── Source extract

Considering the title, the narrator is going to deal with the theme of migration and people who are forced to move to another country.

The speaker is a speaking voice who may redirect to Salman Rushdie, because he speaks in first person ("I, too, know something of this immigrant business."). He has a theory: "the resentments we mohajirs engender" are linked to the "conquest of the force of gravity", in fact they "have flown".

Gravity is compared to belonging and its evoked image of roots. People are grounded by these two invisible forces: the first force is external to the people, the second one is internal to the people.

The concept of roots is not compared to something real: they "are a conservative myth, designed to keep us in our places.".

The two ways of looking for freedom are to fly and to flee: the second way bears within its execution against one's will. The speaking voice suppose to compare belonging with the counter-force of gravity, anti-gravity. Also, he imagines the existance of an anti-gravity pill in order to permit people to fly (or to flee).

Its consequences are economic bankruptcy of world's airlines and problems with individual flight. It would to be necessary to build jet-packs to counter prevailing windspeeds.

The connection between gravity and roots mentioned is the force they can make a people to stick to the ground, like roots make trees stable and grounded for their entire life. So there is an analogy with human life and existance.

The best thing about the migrant people is their hopefulness, the worst one is the emptiness of one's luggage, empty and "meaning-drained mementoes", floated from Time.

────
── Input data

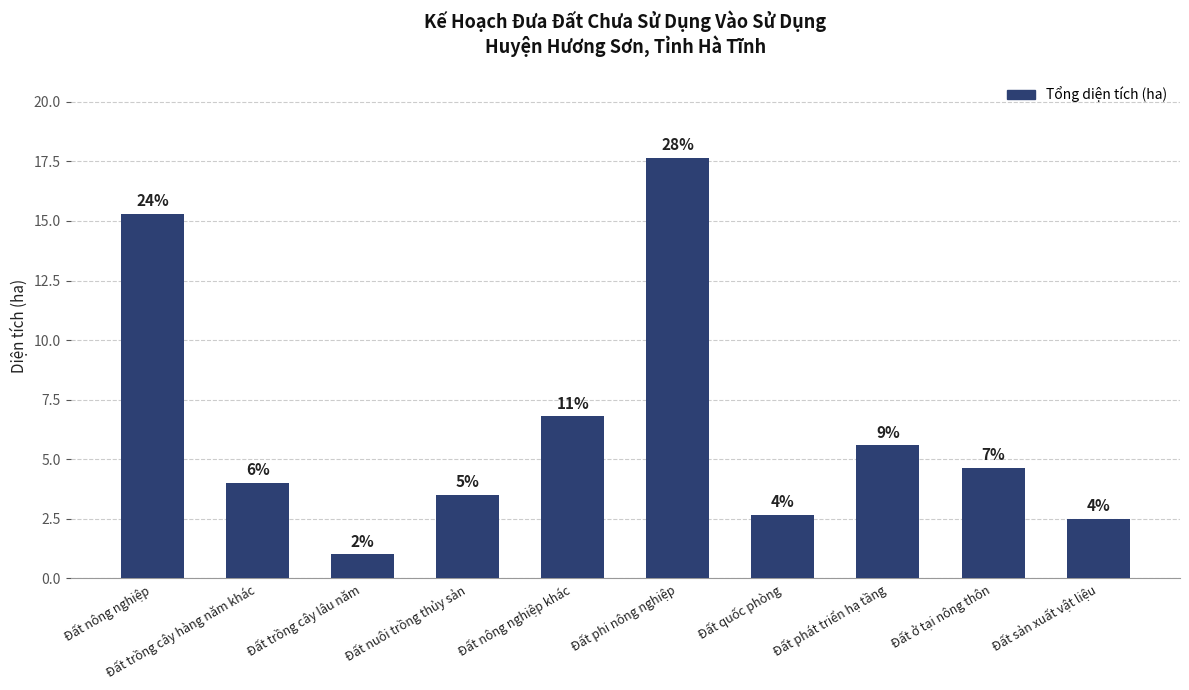

How many bars are there in total?

10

────

▸ Actions to take:
(1) Restate word for word the part of the migration commentary starting at "Gravity is compared" and ending at "counter prevailing windspeeds.".
(2) Which phrases does the migration commentary put in quotation marks?
(3) According to the migration commentary, what are the two ways of looking for freedom?
The listing has no connection to the migration commentary.

▸ Exercise answers:
(1)
Gravity is compared to belonging and its evoked image of roots. People are grounded by these two invisible forces: the first force is external to the people, the second one is internal to the people.

The concept of roots is not compared to something real: they "are a conservative myth, designed to keep us in our places.".

The two ways of looking for freedom are to fly and to flee: the second way bears within its execution against one's will. The speaking voice suppose to compare belonging with the counter-force of gravity, anti-gravity. Also, he imagines the existance of an anti-gravity pill in order to permit people to fly (or to flee).

Its consequences are economic bankruptcy of world's airlines and problems with individual flight. It would to be necessary to build jet-packs to counter prevailing windspeeds.

(2)
- "I, too, know something of this immigrant business."
- "the resentments we mohajirs engender"
- "conquest of the force of gravity"
- "have flown"
- "are a conservative myth, designed to keep us in our places."
- "meaning-drained mementoes"

(3) To fly and to flee.